Use new DataFrames.combine returned column as argument in Julia

318 views Asked by At

I am trying to use DataFrames.combine to chain multiple transformations. The desired final DataFrame is the one below.

using DataFrames, Statistics

df = DataFrame(x = repeat([1], 4))

df_2 = combine(df, 
        :x => sum => :sum_x)

df_2.sqrt_sum_x .= sqrt.(df_2.sum_x)

println(df_2)
#1×2 DataFrame
# Row │ sum_x  sqrt_sum_x 
#     │ Int64  Float64
#─────┼───────────────────
#   1 │     4         2.0

I was wondering if there is any way of achieving the previous result with a single call to combine. E.g. by using the new target_cols :sum_x as a column in the argument (see code below). However, this seems to throw an ArgumentError as it can not find the newly computed :sum_x column.

combine(df, 
        :x => sum => :sum_x,
        :sum_x => sqrt => :sqrt_sum_x)
# ERROR: ArgumentError: column name :sum_x not found in the data frame
1

There are 1 answers

0
Bogumił Kamiński On BEST ANSWER

Currently this is not allowed.
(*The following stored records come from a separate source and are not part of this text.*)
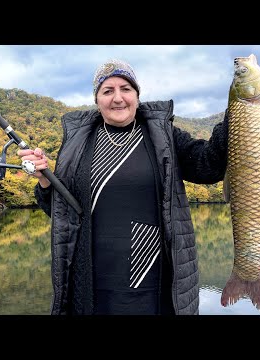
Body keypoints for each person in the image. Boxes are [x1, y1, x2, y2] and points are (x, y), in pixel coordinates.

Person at [17, 59, 228, 315]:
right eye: (108, 91)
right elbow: (63, 213)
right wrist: (44, 180)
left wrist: (238, 113)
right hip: (93, 284)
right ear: (97, 100)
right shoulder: (77, 143)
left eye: (126, 89)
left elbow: (209, 166)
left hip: (155, 285)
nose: (118, 98)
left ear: (137, 96)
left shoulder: (164, 135)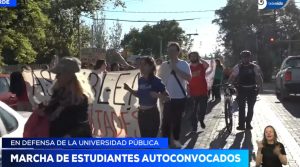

The reason is that the order of execution of transformations in combine is undefined. In particular, in some situations these operations are executed in parallel using multi-threading (to improve performance).

Additionally such operation could potentially be problematic in interpretation for example if you would have written:

combine(df, 
        :x => sum => :sum_x,
        [:x, :sum_x] => (+) => :x_plus_sum_x)

then in transformation:

[:x, :sum_x] => + => :x_plus_sum_x

:x would come from the source data frame df (and have 4 elements), while :sum_x would come from "yet not existent" target data frame (and have 1 element). Technically it would be possible to make it work, but we considered that this could be confusing.